Donna: Well, I have one last wedding thing to return, and once this is done, the only thing I'll have left to remind me we almost got married will be you.
Eric: Aw.
Kitty: Well, I wish Eric had shown up for your wedding. The sales lady said my mother-of-the-groom dress took five pounds off me. [chuckles] Five pounds.
Eric: Okay, what happened to my nice breakfast? I thought we were done with this whole wedding deal.
Red: Women are never done with it, son. Anything wrong you do, they sit on it for 25 years like an egg.

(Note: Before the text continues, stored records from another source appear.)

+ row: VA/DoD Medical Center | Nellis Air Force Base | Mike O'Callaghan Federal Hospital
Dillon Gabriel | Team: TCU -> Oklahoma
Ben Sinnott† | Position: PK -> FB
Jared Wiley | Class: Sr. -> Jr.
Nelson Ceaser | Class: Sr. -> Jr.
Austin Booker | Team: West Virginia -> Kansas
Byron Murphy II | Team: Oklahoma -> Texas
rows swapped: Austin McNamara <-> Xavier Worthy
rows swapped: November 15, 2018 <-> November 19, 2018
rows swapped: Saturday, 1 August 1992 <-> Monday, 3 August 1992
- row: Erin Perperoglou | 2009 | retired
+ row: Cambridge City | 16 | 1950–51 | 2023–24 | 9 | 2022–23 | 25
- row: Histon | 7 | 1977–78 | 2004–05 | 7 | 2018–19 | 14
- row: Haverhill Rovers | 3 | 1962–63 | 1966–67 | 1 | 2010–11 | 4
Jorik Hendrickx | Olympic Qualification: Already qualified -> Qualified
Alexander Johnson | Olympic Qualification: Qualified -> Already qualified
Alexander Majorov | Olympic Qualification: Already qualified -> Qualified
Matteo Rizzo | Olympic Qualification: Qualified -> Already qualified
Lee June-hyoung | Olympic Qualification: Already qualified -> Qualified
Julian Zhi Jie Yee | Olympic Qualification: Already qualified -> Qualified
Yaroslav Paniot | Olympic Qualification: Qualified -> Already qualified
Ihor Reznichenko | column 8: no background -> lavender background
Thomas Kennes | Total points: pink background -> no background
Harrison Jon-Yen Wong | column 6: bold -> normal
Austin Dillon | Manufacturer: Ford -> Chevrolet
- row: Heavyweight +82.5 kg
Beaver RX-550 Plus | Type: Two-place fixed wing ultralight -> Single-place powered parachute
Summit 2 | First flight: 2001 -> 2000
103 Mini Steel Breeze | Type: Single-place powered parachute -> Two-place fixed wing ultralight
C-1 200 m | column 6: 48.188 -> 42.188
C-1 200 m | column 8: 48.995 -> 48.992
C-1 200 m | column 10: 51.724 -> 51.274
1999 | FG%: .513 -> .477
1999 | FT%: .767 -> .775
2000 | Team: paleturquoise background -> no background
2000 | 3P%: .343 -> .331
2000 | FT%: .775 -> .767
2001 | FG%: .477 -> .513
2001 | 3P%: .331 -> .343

And then it hatches on Super Bowl Sunday.

Quote from Jackie

Stacy Wanamaker: I just know how complete being married has made me, and I always feel so sad when I see girls your age, whose window to find that kind of happiness is so, so small.
Jackie: It is not that small.
Stacy Wanamaker: Honey, I've seen a lot of girls like you who wasted years on a guy who never came through, and before you know it, you're past your expiration date.
Jackie: Well, that is not gonna happen to me because... I'm still getting married. Yeah, see, I canceled the other wedding 'cause I traded in... up. Him.
Fez: Who?
Jackie: You.
Fez: What?
Jackie: Yes. Uh, this is Eduardo, and he's, um... A prince. He's the prince of Mexico.

Quote from Kelso

Angie: Well, thanks for dinner.
Kelso: Thanks for dessert.
Angie: Thanks for breakfast.
Kelso: Thanks for dessert. [they kiss]
Hyde: Congratulations, Angie. You just got four different kinds of herpes.
Kelso: Hey, Hyde, I just learned something very important. You know that saying, "It's like kissing your sister"? Well, it's totally wrong 'cause kissing your sister is great.